--- START ---

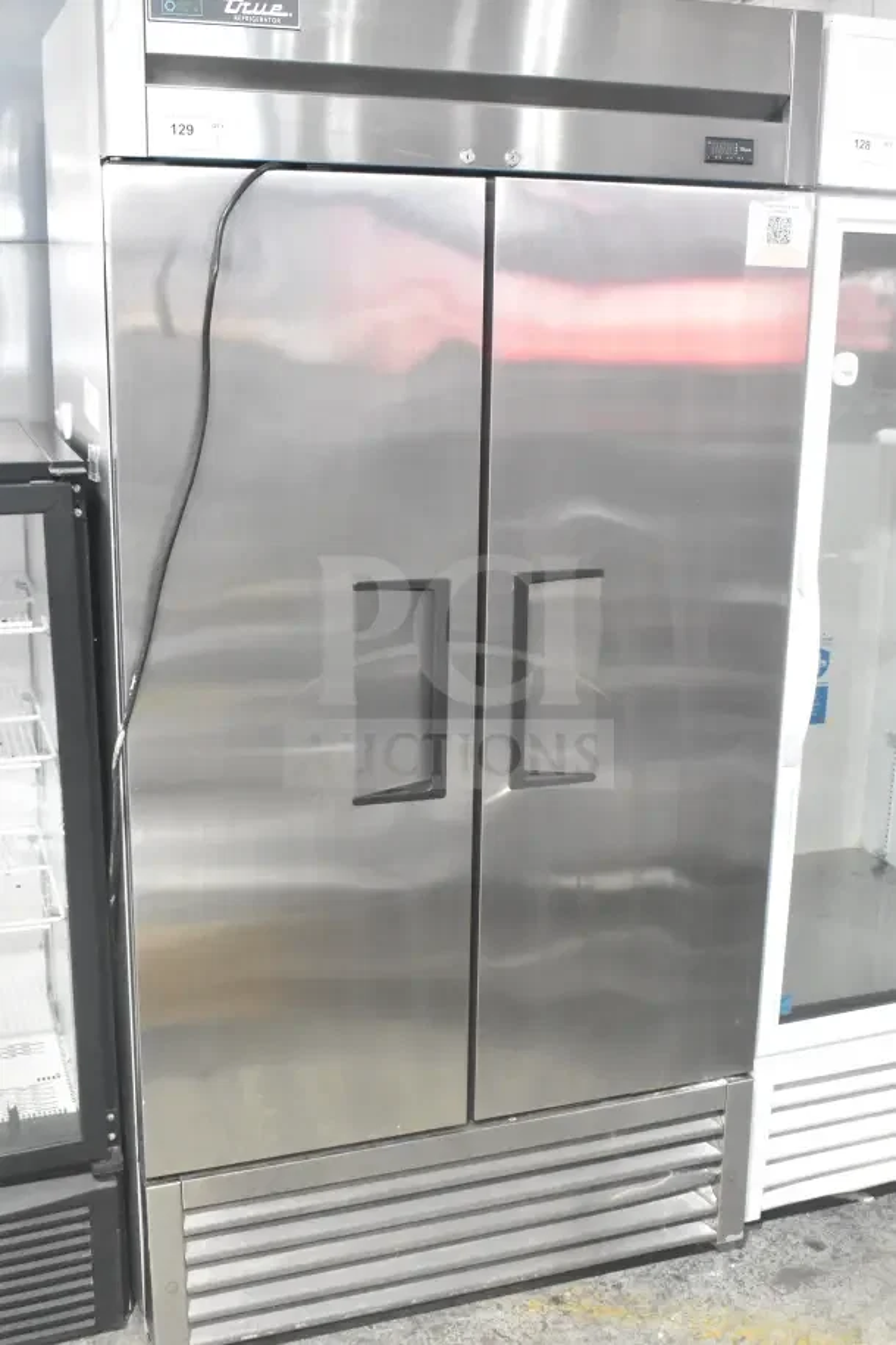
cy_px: 672
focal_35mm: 40
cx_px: 448
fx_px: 1512
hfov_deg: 33.0
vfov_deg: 47.9
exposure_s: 1/160
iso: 6400
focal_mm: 27
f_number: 5
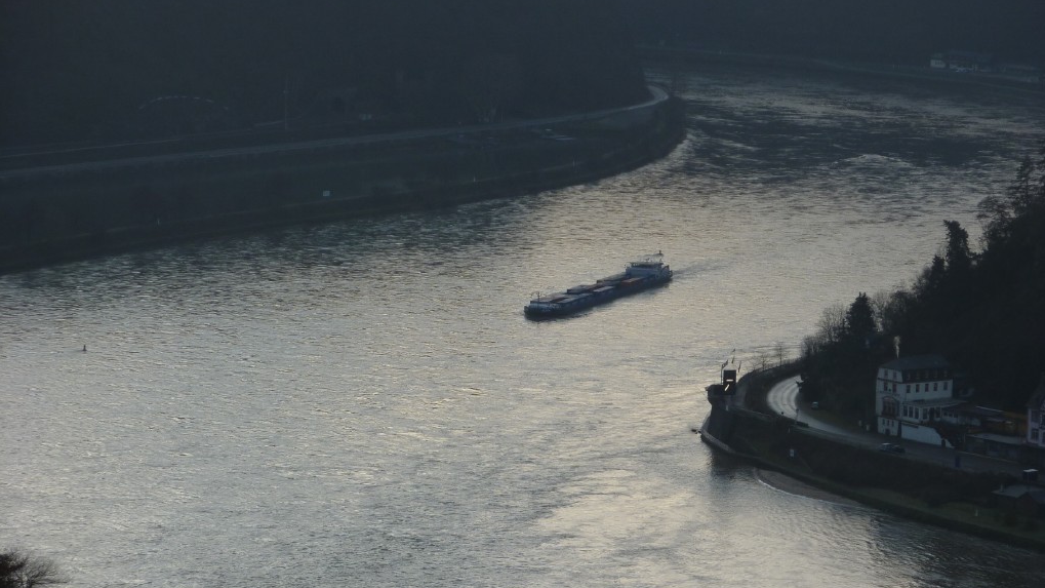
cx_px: 523
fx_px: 4156
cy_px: 336
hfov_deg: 14.3
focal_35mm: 150
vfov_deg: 8.1
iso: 100
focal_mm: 22.5
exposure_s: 1/400
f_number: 4.5
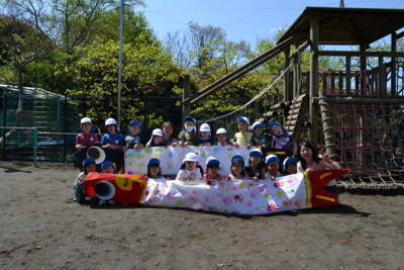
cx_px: 202
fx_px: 303
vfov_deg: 48.0
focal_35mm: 27
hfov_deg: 67.4
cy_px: 135
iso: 100
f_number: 8
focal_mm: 18
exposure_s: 1/250
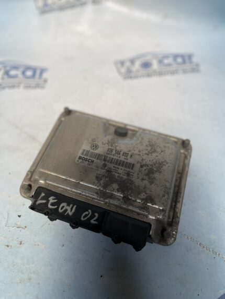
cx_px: 112
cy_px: 150
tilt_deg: -62.7
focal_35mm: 26
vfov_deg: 67.3
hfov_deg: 53.1
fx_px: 225
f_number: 1.6
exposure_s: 1/121
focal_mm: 5.1
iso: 80
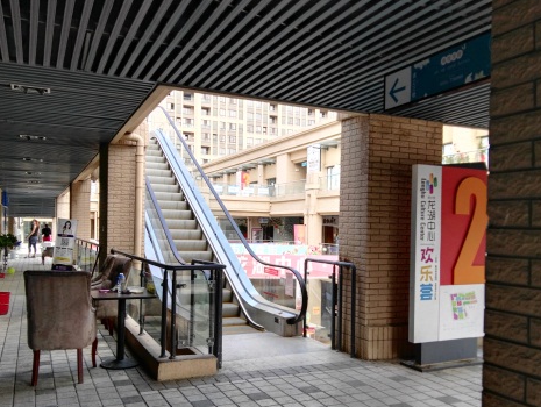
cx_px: 277
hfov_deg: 55.3
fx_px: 516
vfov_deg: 42.9
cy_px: 234
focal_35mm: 33
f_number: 2
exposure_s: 1/201
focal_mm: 2.96
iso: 64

--- END ---

**THE PROBLEM**.
Nothing but the lines from the one containing "focal_mm: 22.5" to the last line of the records should be returned, exactly as they appear and without pictures.

**OUTPUT OF THE TASK**.
focal_mm: 22.5
exposure_s: 1/400
f_number: 4.5
cx_px: 202
fx_px: 303
vfov_deg: 48.0
focal_35mm: 27
hfov_deg: 67.4
cy_px: 135
iso: 100
f_number: 8
focal_mm: 18
exposure_s: 1/250
cx_px: 112
cy_px: 150
tilt_deg: -62.7
focal_35mm: 26
vfov_deg: 67.3
hfov_deg: 53.1
fx_px: 225
f_number: 1.6
exposure_s: 1/121
focal_mm: 5.1
iso: 80
cx_px: 277
hfov_deg: 55.3
fx_px: 516
vfov_deg: 42.9
cy_px: 234
focal_35mm: 33
f_number: 2
exposure_s: 1/201
focal_mm: 2.96
iso: 64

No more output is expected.